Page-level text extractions
┌────────

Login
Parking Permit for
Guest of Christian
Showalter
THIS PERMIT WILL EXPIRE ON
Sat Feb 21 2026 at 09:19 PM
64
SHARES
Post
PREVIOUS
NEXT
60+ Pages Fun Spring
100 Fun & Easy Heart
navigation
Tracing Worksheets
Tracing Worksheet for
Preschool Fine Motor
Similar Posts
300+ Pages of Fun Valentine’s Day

└────────

### [Exercise aim]
Copy down every line of the entries containing the word "Pages".

### [Exercise solution]
60+ Pages Fun Spring
300+ Pages of Fun Valentine’s Day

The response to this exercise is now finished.